His mother is Swiss-Colombian and his father is Gambian.

==Career==

===Youth and college===
John played for the Maine Black Bears from the University of Maine in Orono, Maine, United States, after joining the team in 2005, before moving to the University at Buffalo, making 34 appearances for the university team Buffalo Bulls between 2007 and 2008.

===Cardiff City===
After spending time playing for the reserve side of Argentinos Juniors, he appeared in a pre-season match for Welling United during a 4–1 win over Arsenal Reserves on 24 July 2010. During the match, he was spotted by Cardiff City F.C. and was invited to join the club on trial in July 2010, eventually signing on a permanent basis. He made his debut on 11 August 2010 in a 4–1 win over Burton Albion in the first round of the Football League Cup.

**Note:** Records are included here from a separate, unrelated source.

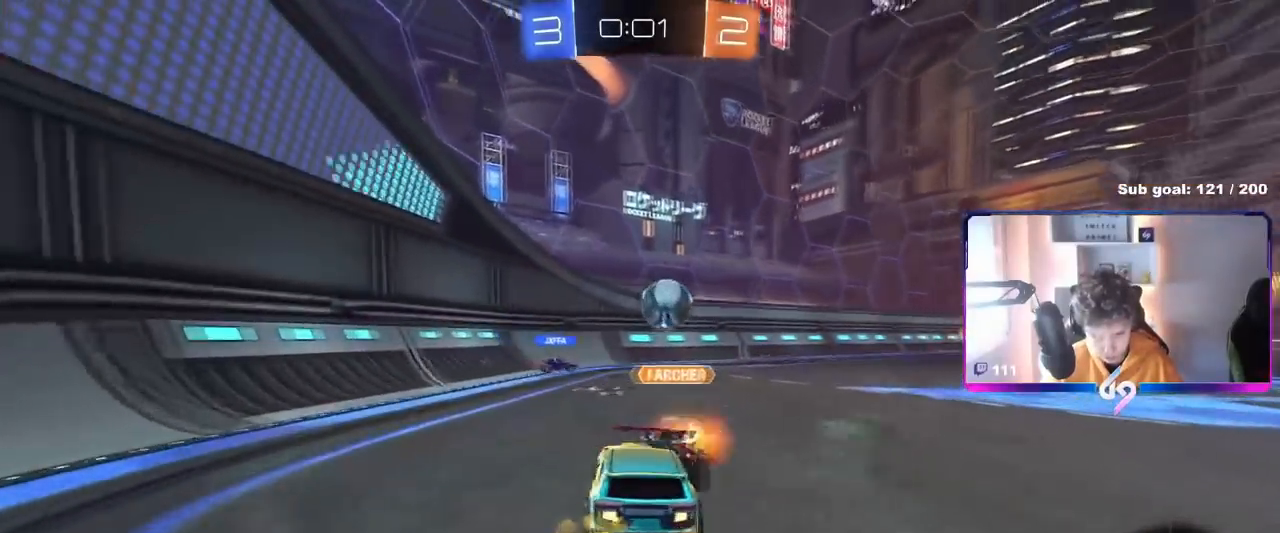
{"keys": ["d", "w"], "mouse": [], "mouse_move": "still", "events": [[117, "shift", "up"]]}
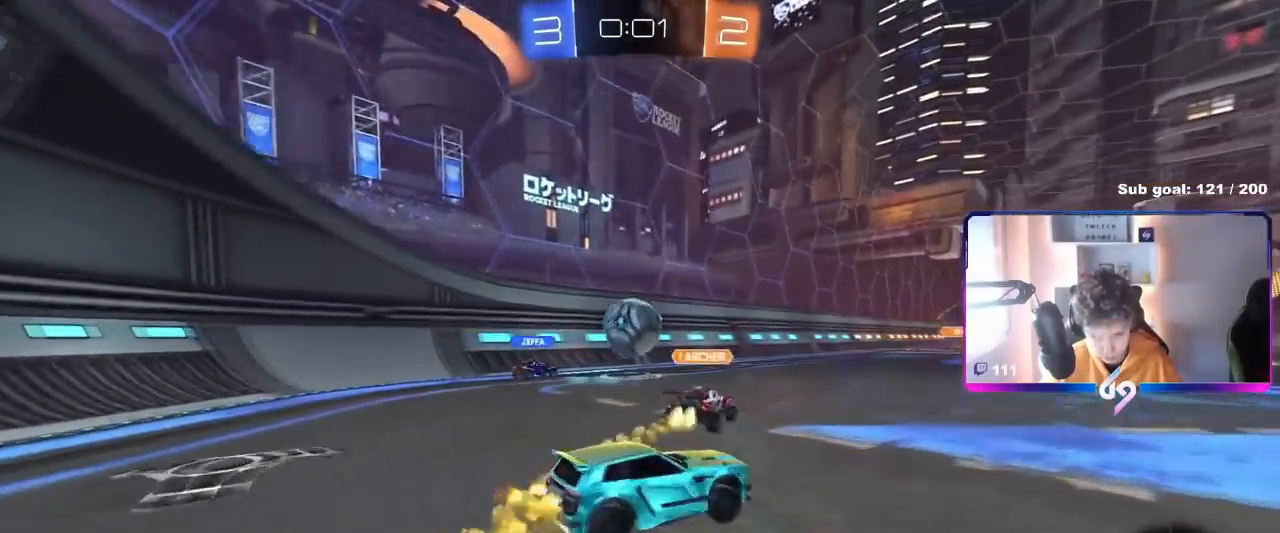
{"keys": ["a"], "mouse": [], "mouse_move": "still", "events": [[133, "d", "up"], [133, "w", "up"], [500, "a", "down"]]}
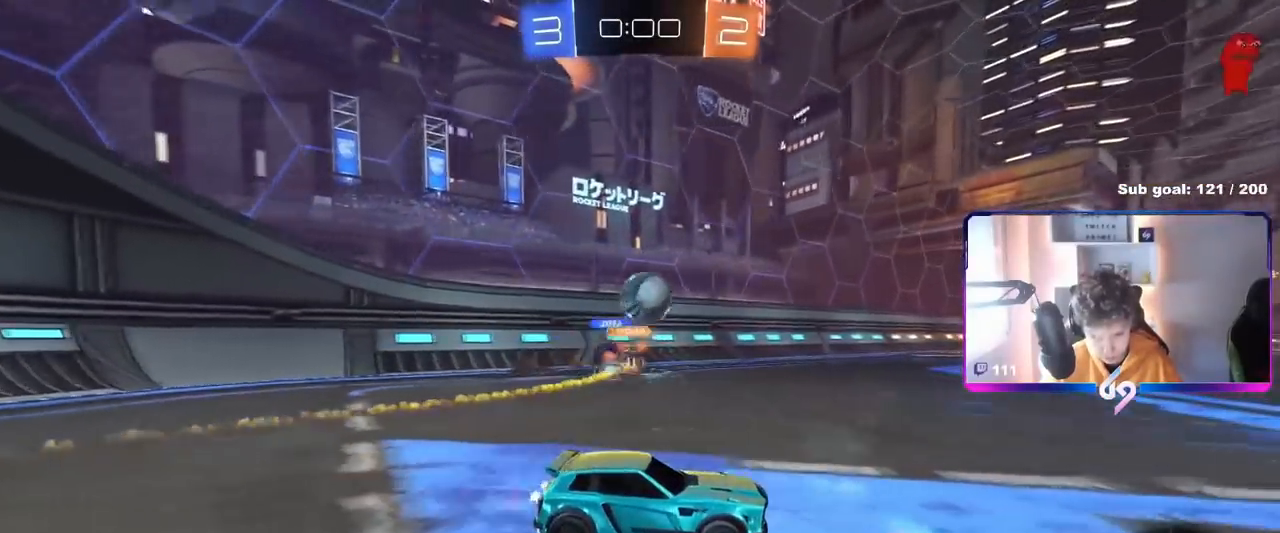
{"keys": ["d", "w"], "mouse": [], "mouse_move": "still", "events": [[50, "w", "down"], [100, "a", "up"], [250, "a", "down"], [334, "a", "up"], [434, "d", "down"]]}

On 9 September 2010, John joined Newport County on a three-month loan deal, making his debut in a 1–0 win over Rushden & Diamonds.

In August 2011 John went on trial for Maccabi Netanya from the Israeli Premier League. He played one game for the club in a Toto Cup fixture.

In 2012, John signed for Spanish Segunda B side Ontinyent CF.

John went on trial with Plymouth Argyle in July 2013.